A second study, by MIT PhD students Shakked Noy and Whitney Zhang, finds that AI led to significant improvements in the speed and quality of work by writers involved in marketing, grant proposals, consulting, and other tasks. ChatGPT enabled the best writers to work faster and the less capable to improve both the speed and quality of their output. The productivity gap between the excellent and the adequate narrowed as a result. Overall, the time needed to complete the tasks studied fell by 40 percent.
If similar trends spread broadly across the economy, a US labor model that’s been hollowed out by waves of automation and globalization could begin favoring middle-class workers, writes Autor.

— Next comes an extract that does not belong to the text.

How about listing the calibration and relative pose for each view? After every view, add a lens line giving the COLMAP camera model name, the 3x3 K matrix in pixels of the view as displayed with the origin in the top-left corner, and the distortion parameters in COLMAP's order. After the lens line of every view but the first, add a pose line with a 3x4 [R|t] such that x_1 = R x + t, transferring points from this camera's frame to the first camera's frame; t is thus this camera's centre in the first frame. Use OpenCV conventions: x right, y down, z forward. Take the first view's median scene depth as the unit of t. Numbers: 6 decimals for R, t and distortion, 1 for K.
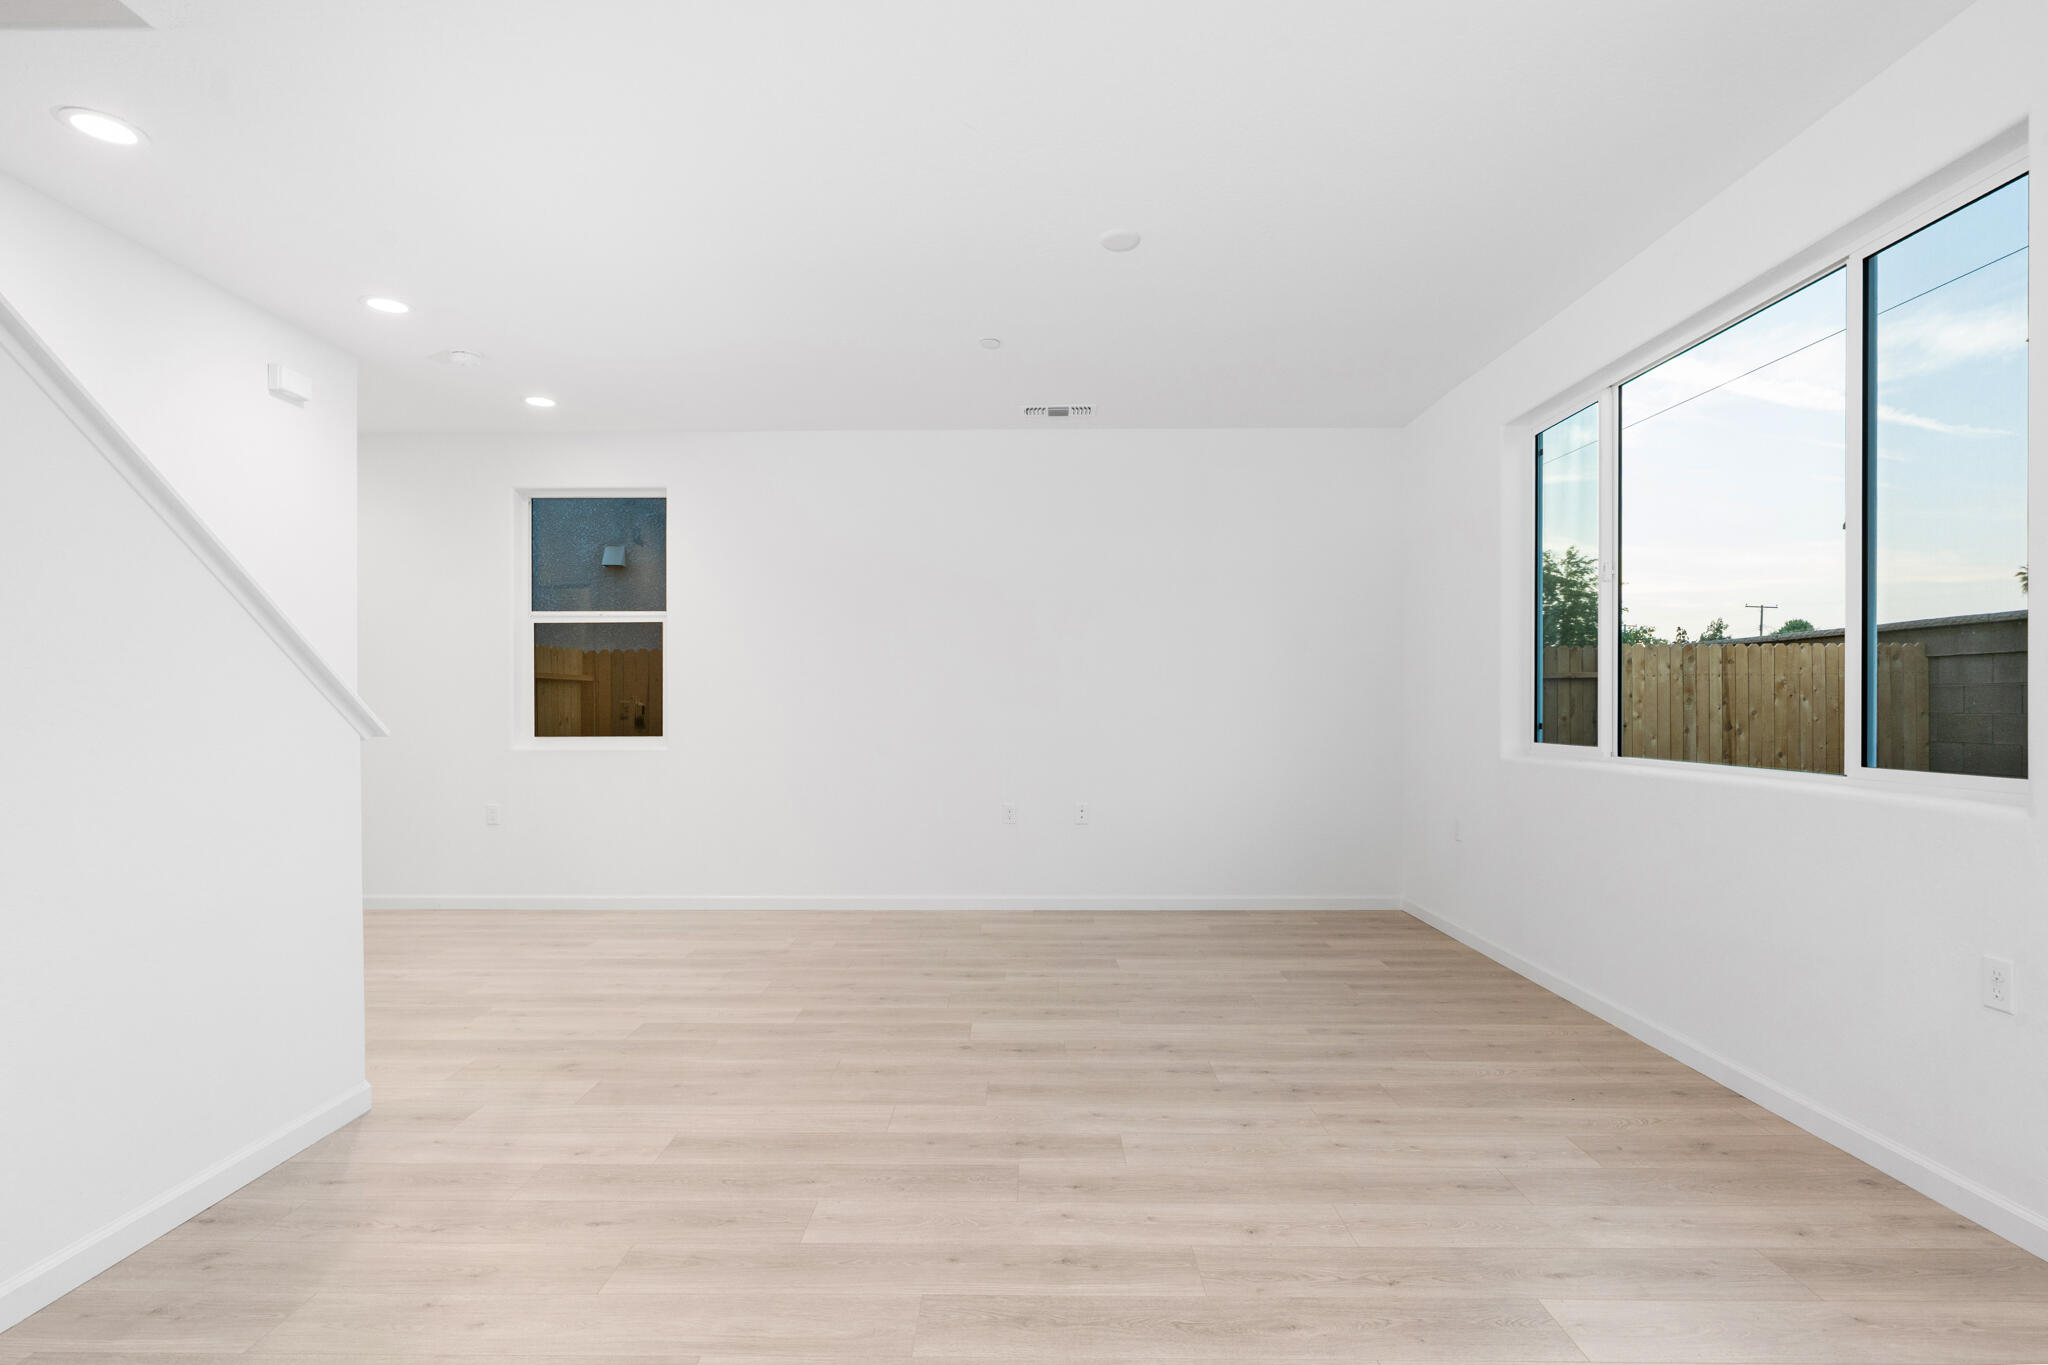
lens RADIAL K [[1012.8, 0, 1017.6], [0, 1012.8, 699.3], [0, 0, 1]] dist [-0.000748, 0.000348]
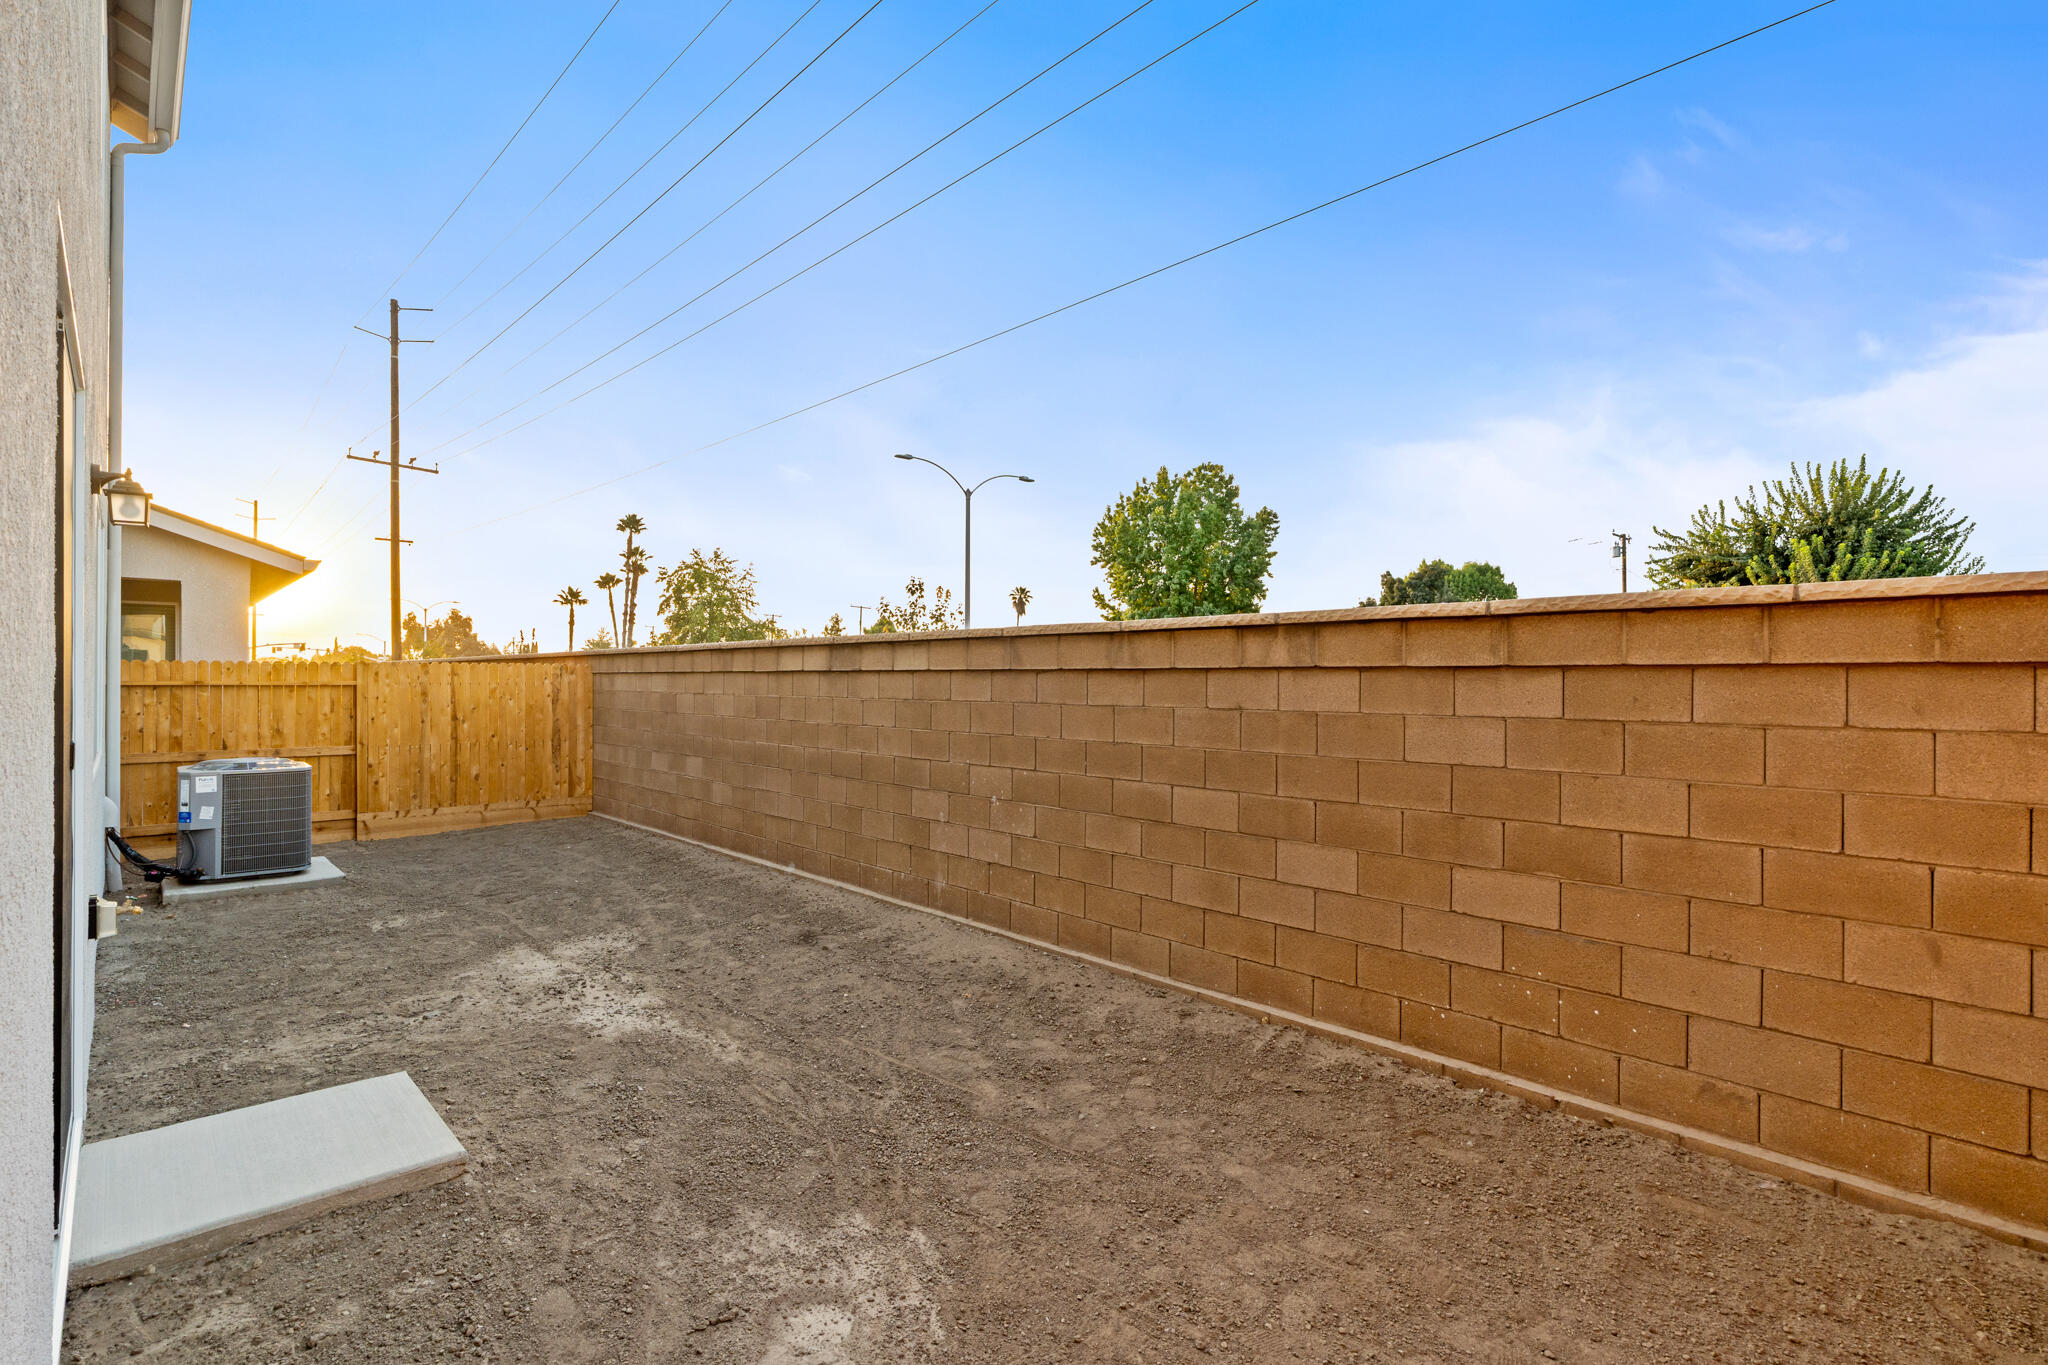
lens RADIAL K [[953.5, 0, 1030.0], [0, 953.5, 681.4], [0, 0, 1]] dist [-0.002875, 0.000893]
pose [[0.715828, 0.006472, 0.698246, 0.612198], [-0.013384, 0.999901, 0.004453, -0.082577], [-0.698148, -0.012533, 0.715844, -1.093292]]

If AI does usher in such structural changes, the effects would be profound. It could help restore the stature that many middle-class workers once enjoyed in the postwar years while lowering costs in critical sectors including healthcare and education. Such a happy ending is neither an inevitable nor an intrinsic consequence of AI. But, in Autor’s view, it is an economically coherent and morally compelling one. And if it’s correct, the long productivity slump would soon be history.